Many pro-life bills have already had their fate sealed for the 86th Legislature and more will find theirs by the end of the week, but at least one will be alive.
Tuesday, the Texas Senate approved a bill to close the loophole allowing the last of late-term abortions in Texas, but its House companion has already been killed once this session.
Senate Bill 1033, the Pre-born Non-Discrimination Act (PreNDA), authored by Republican State Sen. Kelly Hancock (North Richland Hills) is a bill that spurred the controversial debate among lawmakers about the exceptions the state has over late-term abortions that became a prominent feature in many Republican primaries last March.
According to Texas Right to Life, the bill would accomplish the following:
- End the remaining late-term abortions in Texas;
- Prohibit abortions committed against pre-born children for discriminatory reasons, such as the child’s sex, race, or suspected disability; and
- Provide information about life-affirming social and medical services to families whose pre-born children are diagnosed with life-limiting disabilities.
The bill passed with an affirming vote from every Republican member and Democrat State Sen. Eddie Lucio Jr. (Brownsville) to clear the Texas Senate in a 20-11 vote.

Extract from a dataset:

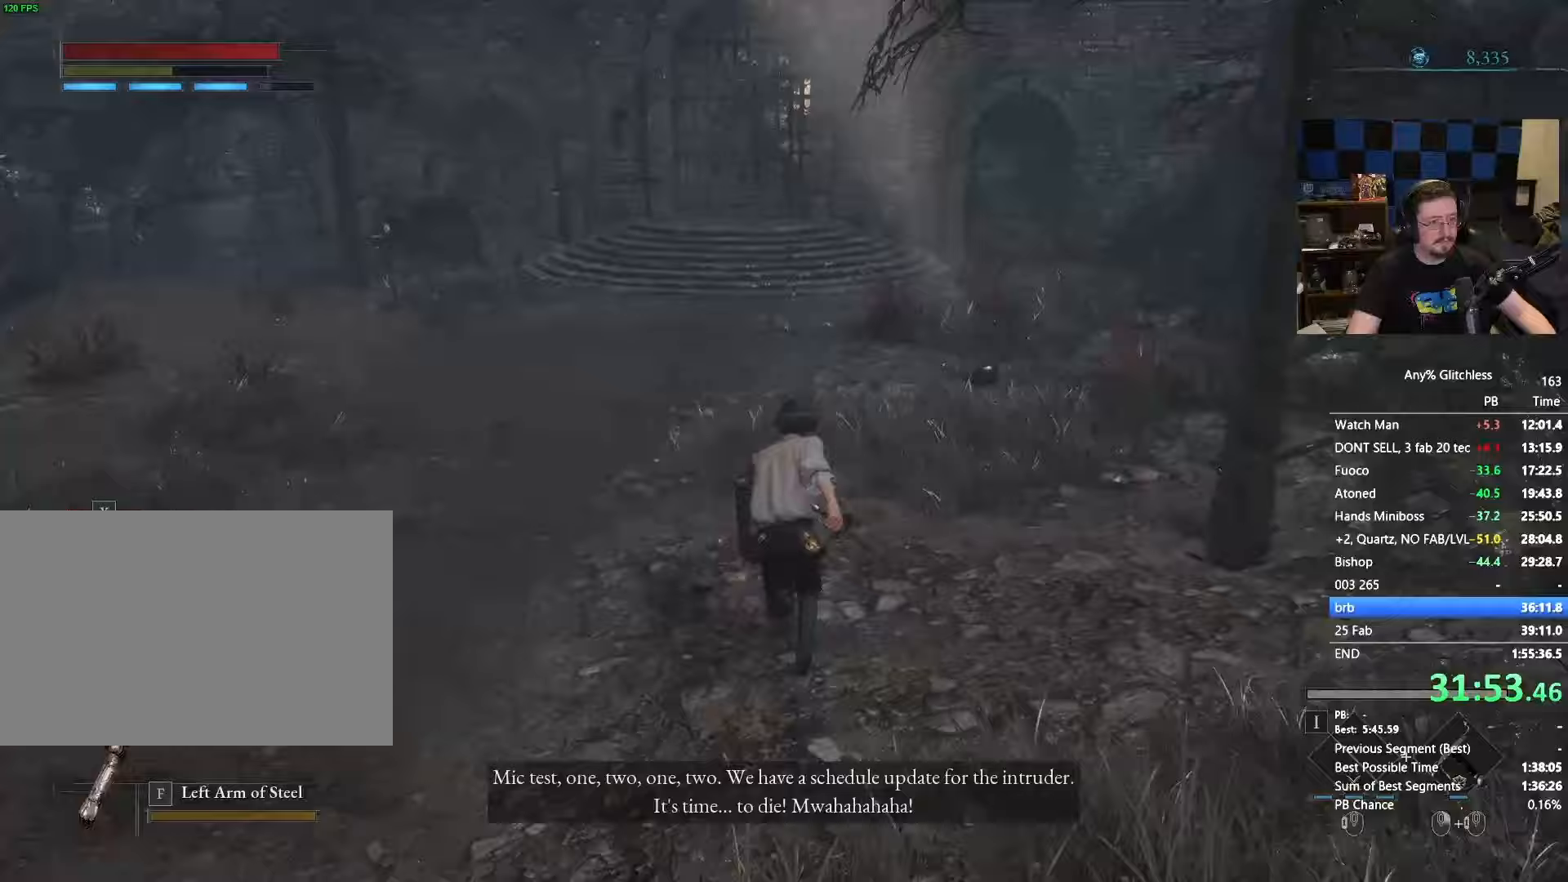
{"keys": ["space", "w"], "mouse": [], "events": []}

PreNDA officially passes the Senate by vote of 20-11! This life-saving bill now heads to the House. With only a few more weeks left in the legislative session, we hope the House moves to quickly vote on this priority #prolife bill & send it to the Governor’s desk #txlege
— Texas Right to Life (@TXRightToLife) May 8, 2019
Its companion bill rotted away in the House State Affairs Committee, chaired by State Rep. Dade Phelan (R-Beaumont). House Bill 2434 by State Rep. Matt Schaefer (R–Tyler) received a public hearing that lasted late into the following morning. The testimony from countless pro-life advocates who stayed in the Capitol to speak in favor of the bill was given in vain, because the bill later died in committee.
But with the Senate version of the legislation coming over to the House, the bill has a second chance at life.
With pro-life bills having been slow-walked or killed outright in three different committees—Judiciary & Civil Jurisprudence, Public Health, and State Affairs—there may not be a “best” landing spot for the bill in the Republican-majority Texas House. But if House Speaker Dennis Bonnen exercises his power as speaker in alignment with his professed pro-life principles, he can find a way to ensure the legislation reaches the floor for a vote.
The Texas House has mostly balked at passing pro-life bills this session, a development that perplexes pro-life advocates who recall successes for pro-life causes even under former House Speaker Joe Straus.
With 2020 on the horizon, it’s been said in the Capitol that leadership would prefer not to engage in “controversial” issues like the Second Amendment or protecting the unborn for fear of being criticized by Democrats and the mainstream media on the general election campaign trail.
But what clearer contrast could voters have than forcing Democrats into opposing bills offering reasonable measures to protect life? Will Bonnen allow Democrats to go on record with their devout commitment to abortion, even on the basis of discrimination and at any point between conception and delivery?
Hancock did not immediately respond to requests for comment on the progress of the bill or its fate in the Texas House, but retweeted several posts celebrating the legislation’s passage Tuesday.
If Hancock and other pro-life advocates want to see the bill signed on Gov. Greg Abbott’s desk come sine die, they should reach out to Speaker Bonnen.